The homosexual angle of the film is an interesting one. Miike has often depicted sodomy and anal intrusion as acts of sadistic violence, and some reviewers have felt uncomfortable with the conflation of homosexuality and murderous impulse. Whatever the intention, it must be noted that sex and violence of all persuasions are often inextricably linked in his films.

It seems that Miike is more interested in taking classic Japanese genres and maximizing their style to the point of abstraction, as if he is trying to create the ultimate “artsploitation” hybrid. Izo referenced samurai films from the genre’s golden age, but took the idea of swordplay as narrative to its fin-de-siecle extreme.

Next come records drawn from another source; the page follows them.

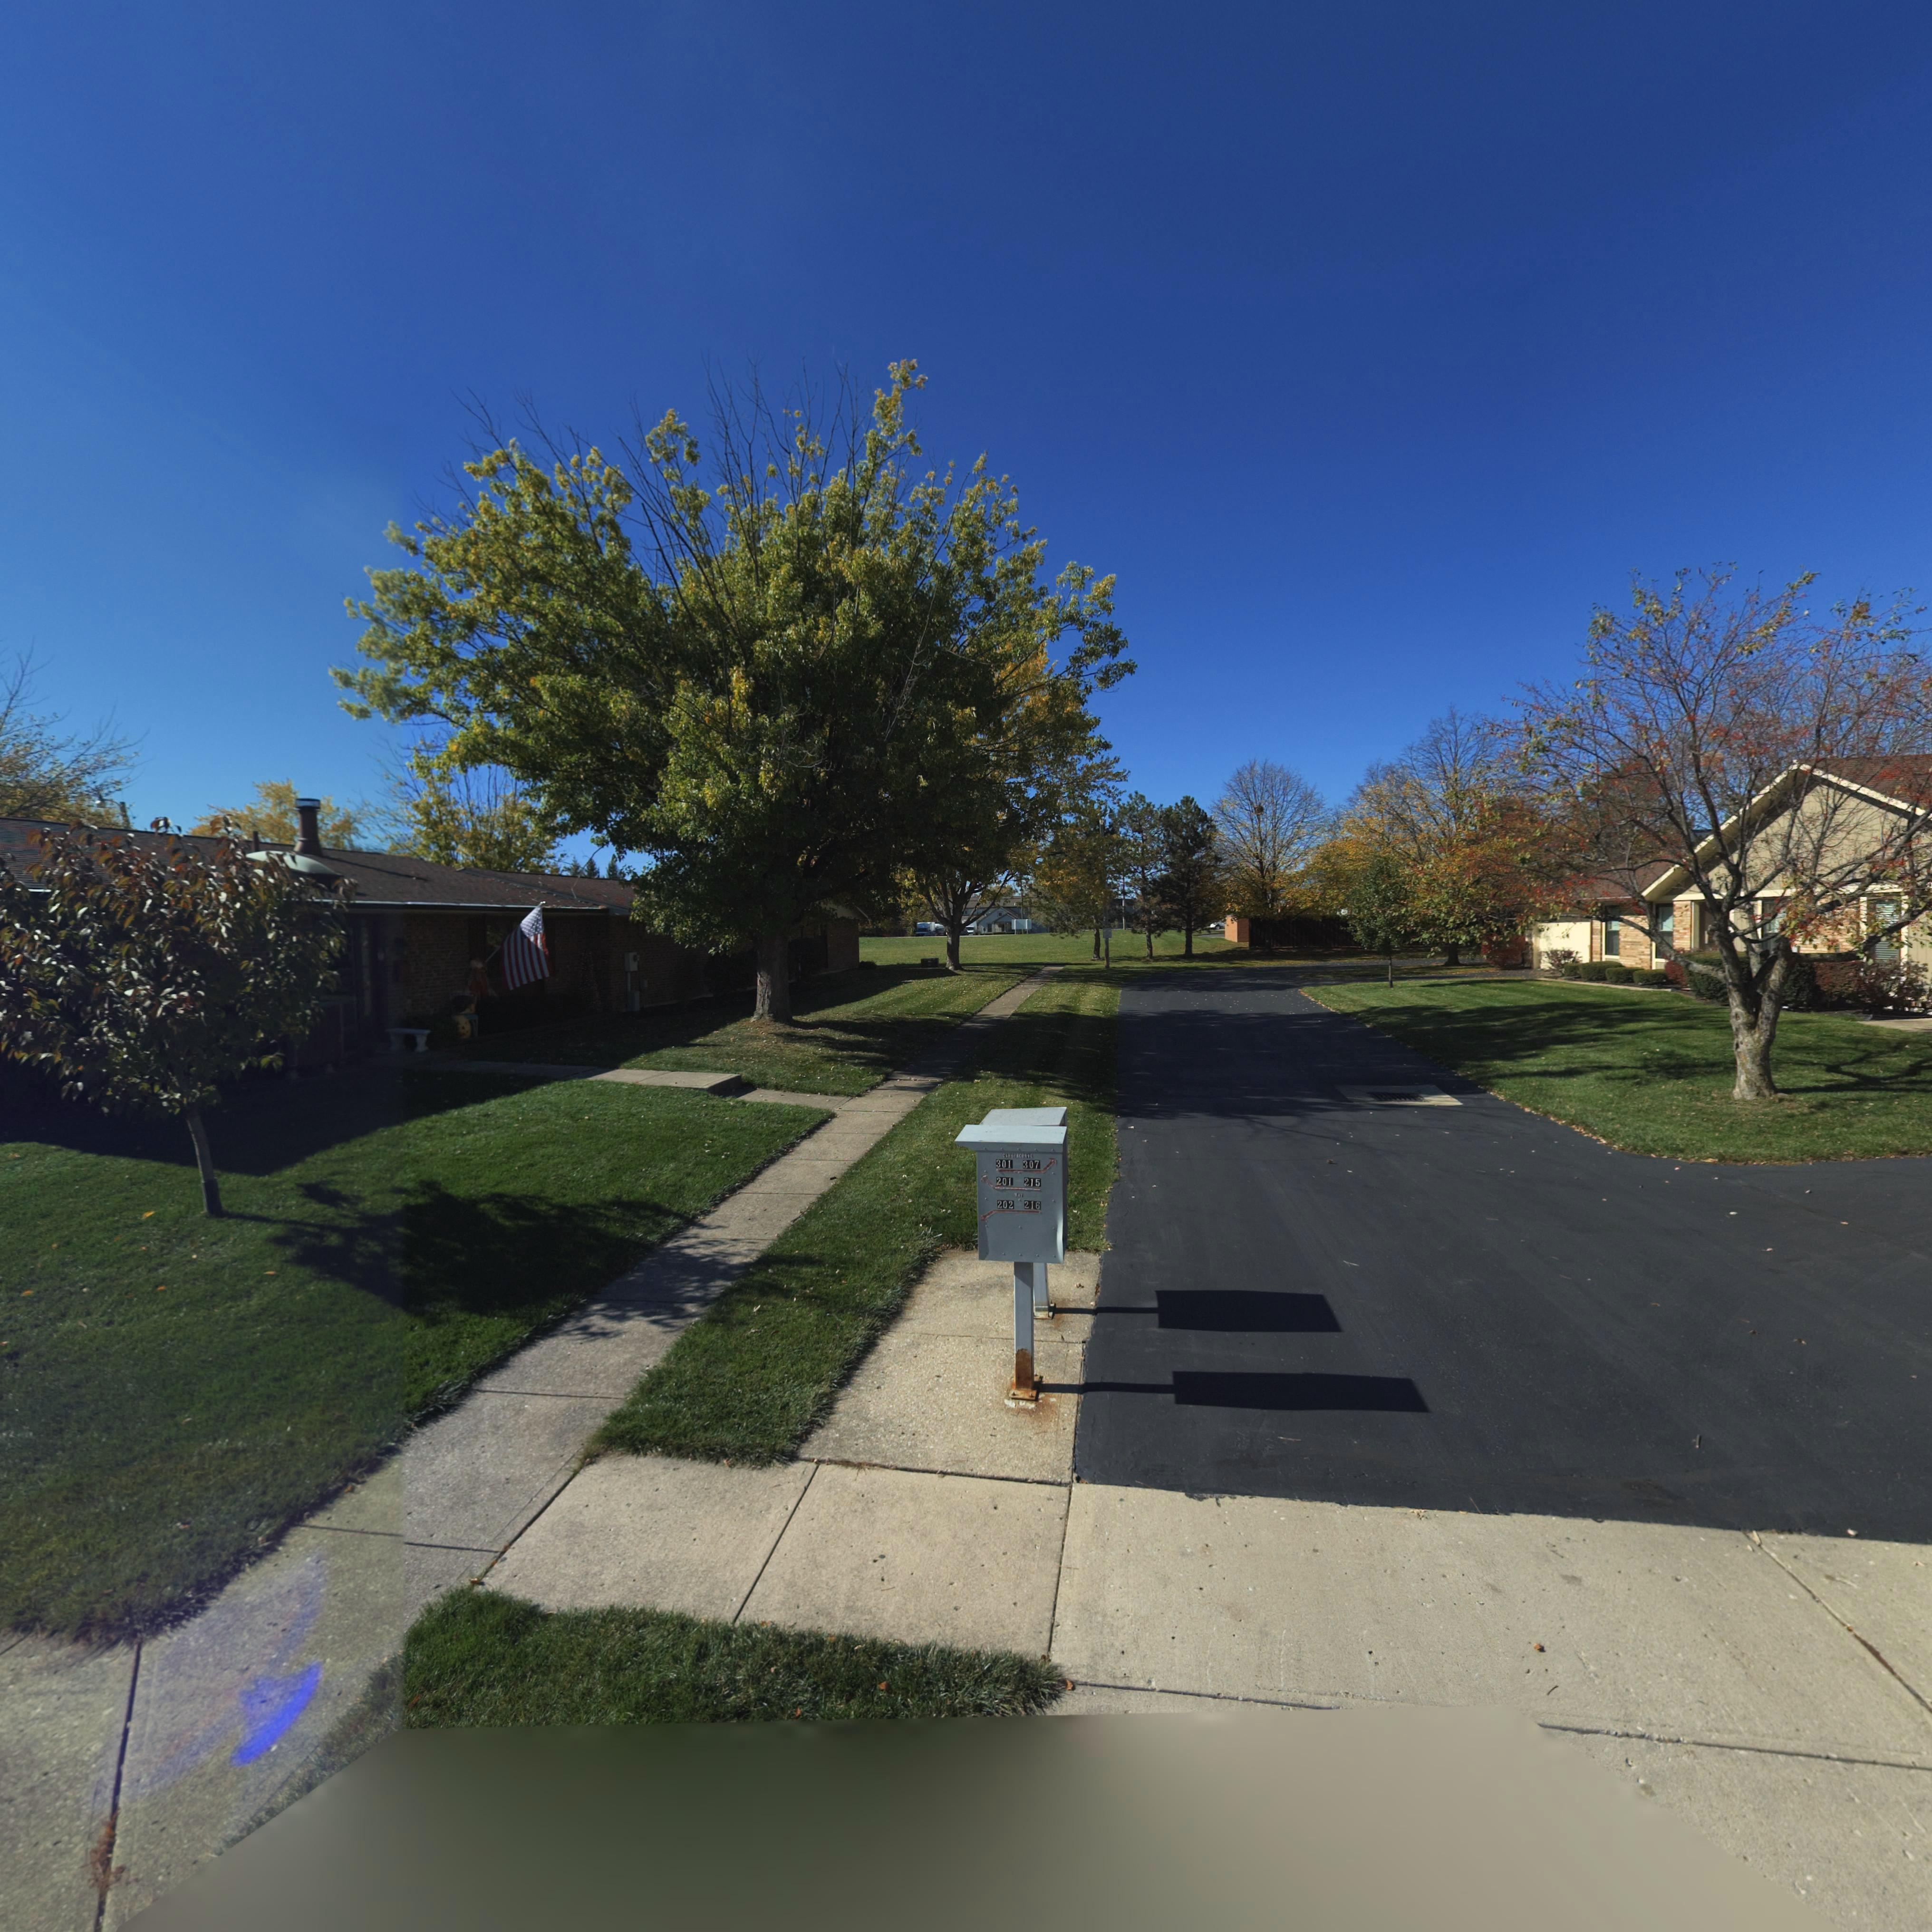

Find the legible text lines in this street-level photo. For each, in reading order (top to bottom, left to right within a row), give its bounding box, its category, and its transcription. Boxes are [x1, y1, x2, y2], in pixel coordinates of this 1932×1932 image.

[995, 1159, 1011, 1169] StreetNumber: 301
[1022, 1159, 1040, 1169] StreetNumber: 307
[995, 1177, 1012, 1187] StreetNumber: 201
[1024, 1177, 1041, 1187] StreetNumber: 215
[996, 1200, 1014, 1209] StreetNumber: 202
[1024, 1200, 1041, 1210] StreetNumber: 216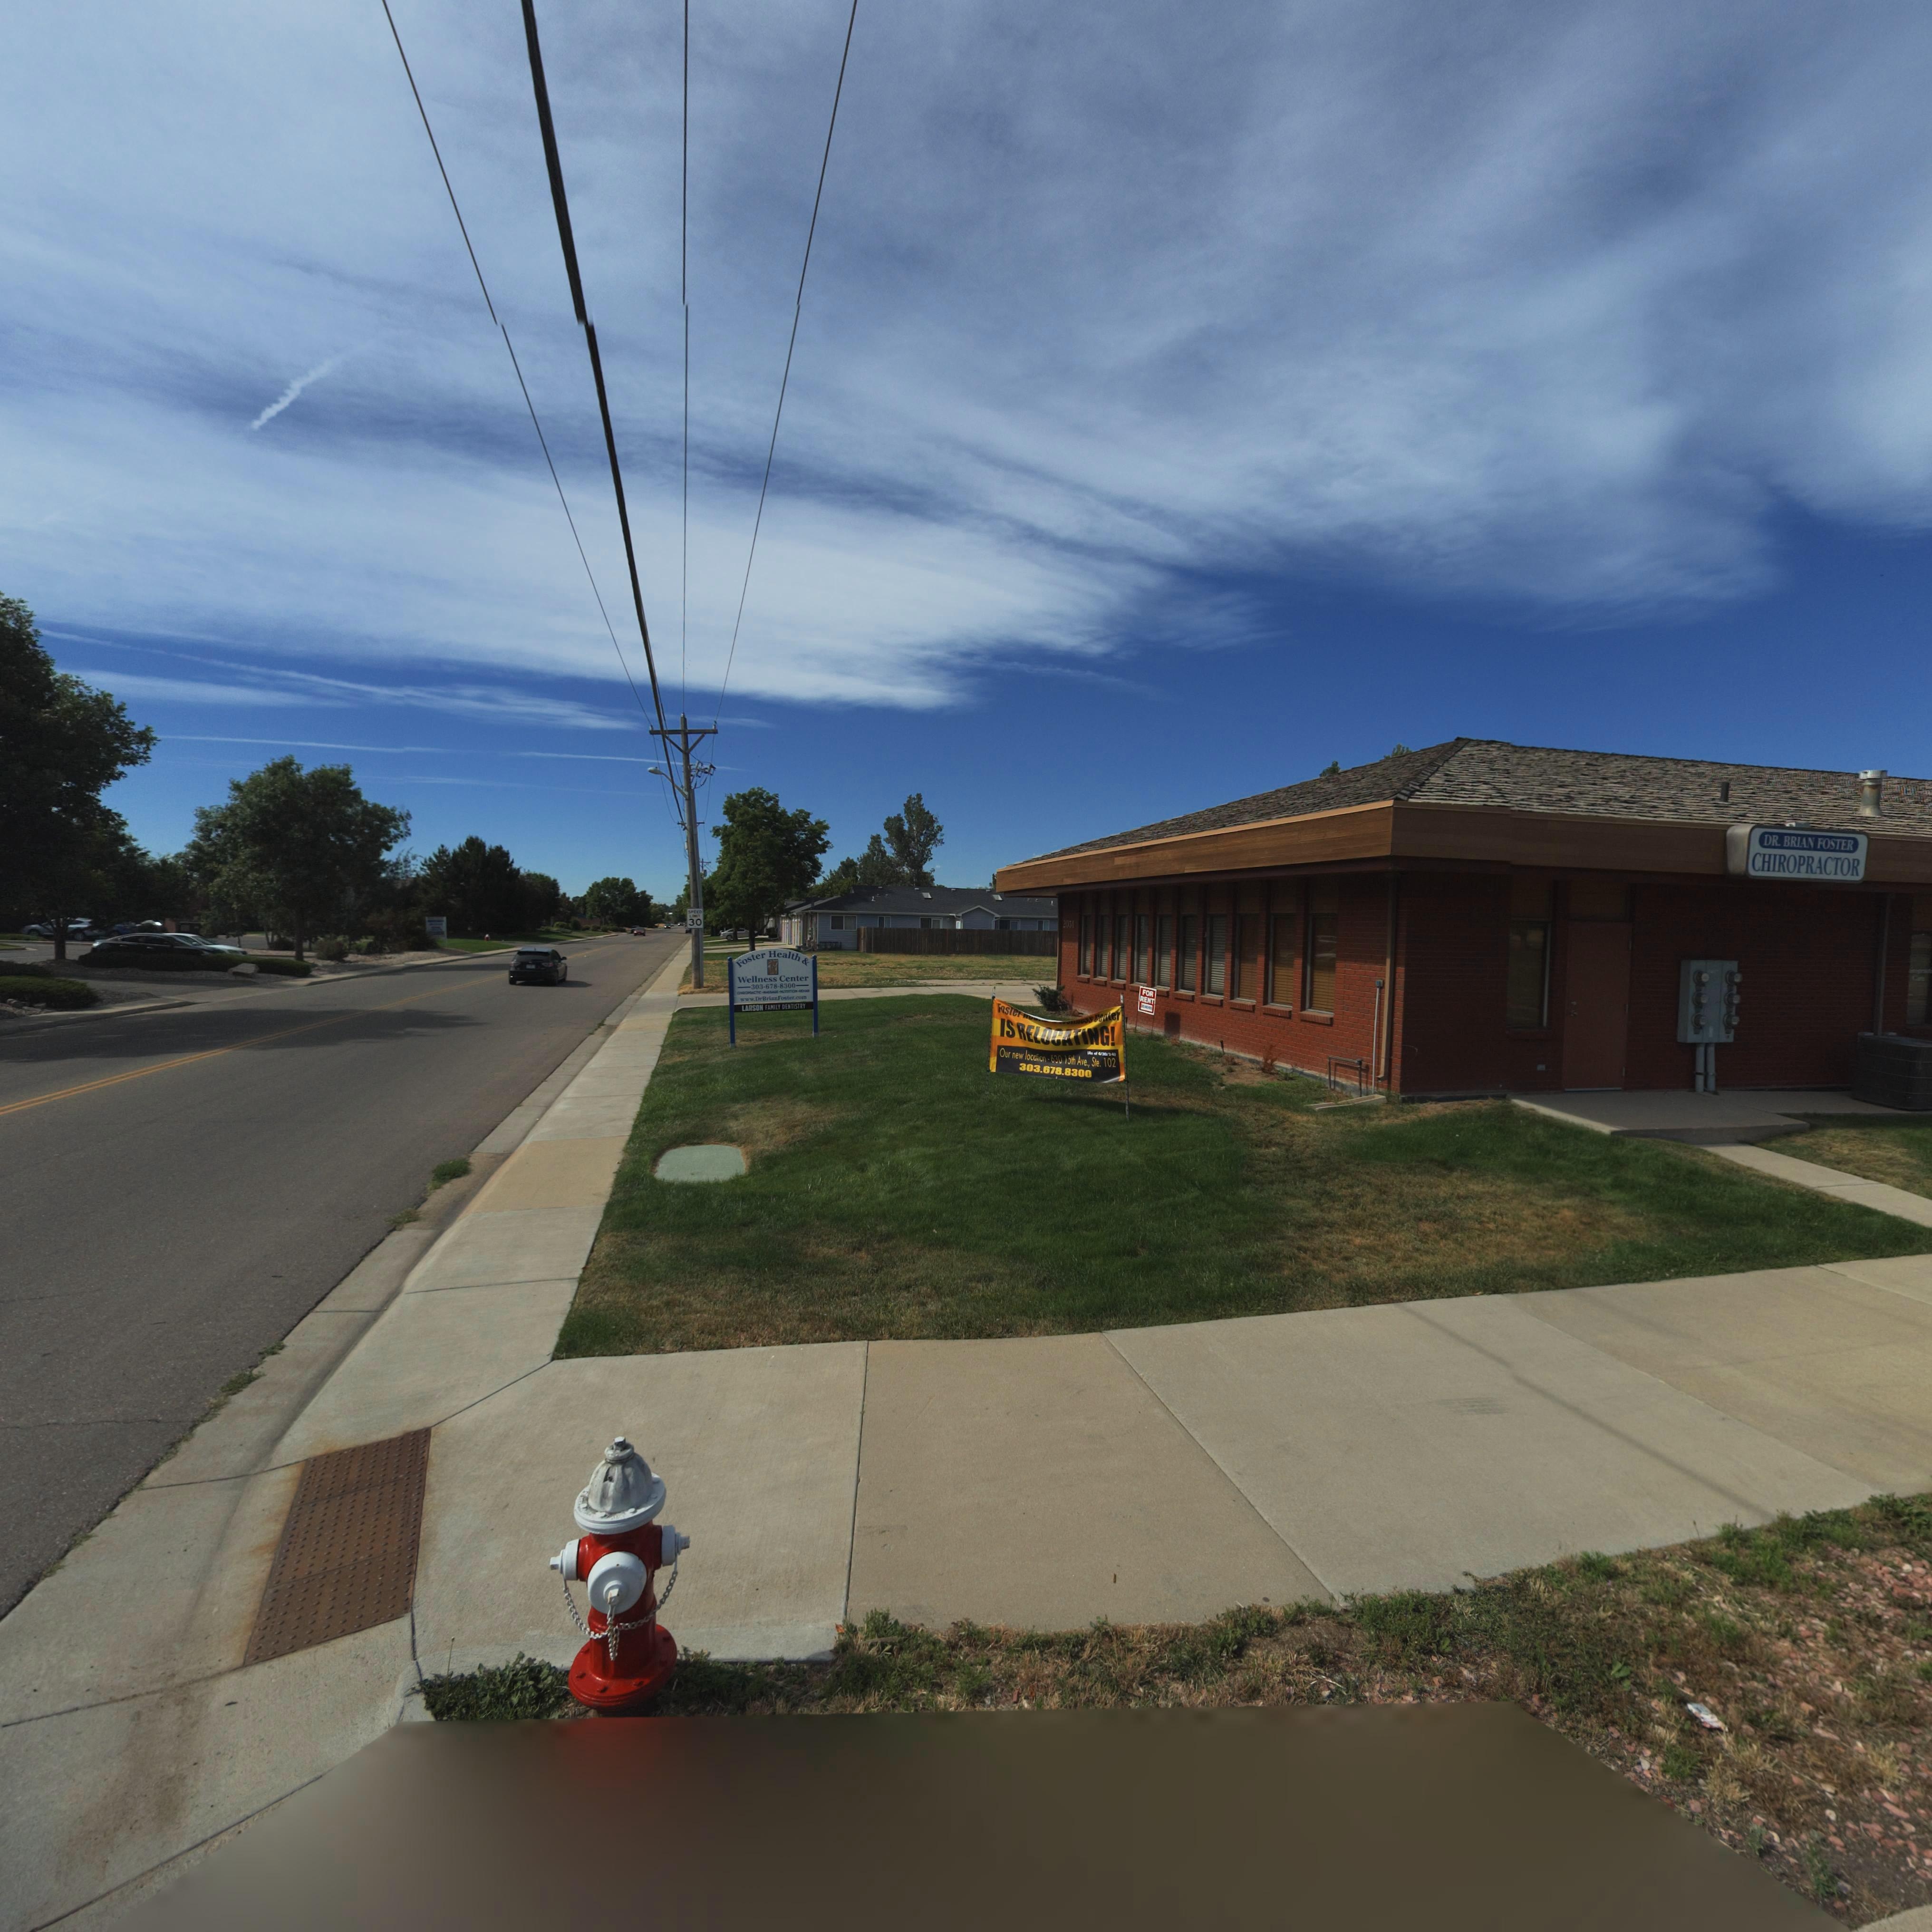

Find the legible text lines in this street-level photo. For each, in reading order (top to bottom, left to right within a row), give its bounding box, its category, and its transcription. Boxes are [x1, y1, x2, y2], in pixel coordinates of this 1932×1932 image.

[1763, 833, 1854, 851] BusinessName: DR. BRIAN FOSTER
[1062, 919, 1074, 928] StreetNumber: 2051
[734, 949, 810, 968] BusinessName: Foster Health &
[736, 975, 809, 983] BusinessName: Wellness Center
[741, 1003, 806, 1011] BusinessName: LARSON FAMILY DENTISTRY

This time it’s the women-in-prison film, and elements like the savage beatings and the sadistic warden are present and correct. The use of the colon in the English title also seems like a nod to titles like Female Prisoner #701: Scorpion. That particular film was part of a series started by Shunya Ito, who can be credited with initially pointing the genre in the direction of the artistic. Ito (perhaps inspired by Seijun Suzuki’s deconstruction of the Yakuza genre) took the conventions of the women-in-prison film and ran amuck, eschewing grittiness and titillation for an animé-style pop-art blow-out, complete with crazy camera angles, bizarre dream sequences and filtered lighting techniques.

Miike references these wild 1970s’ films with his use of stark colors, startling images and extravagant set design, but he takes their lysergic sensibilities a step further. The prison itself more resembles the set of Alien3 than any real detention center. A Mayan pyramid and a spaceship launch pad inhabit the land opposite the jail. There are scenes that dissolve into animation and characters are introduced via experimental dance routines.

But unlike some of his recent artier films like Izo, Big Bang never becomes tiresome or unrelentingly “out there”. Perhaps the police procedural aspect gives the plot a supportive structure that helps retain narrative interest. It’s fascinating to follow Miike as he chisels away at his directorial style, refining his vision and becoming more independent and unclassifiable with each project.

Big Bang Love, Juvenile A is the latest step in his conversion from prolific Yakuza/gore merchant to studied avant-garde visual artist. As long as Miike teeters on the right side of comprehensibility, his films will remain as challenging and memorable as this one.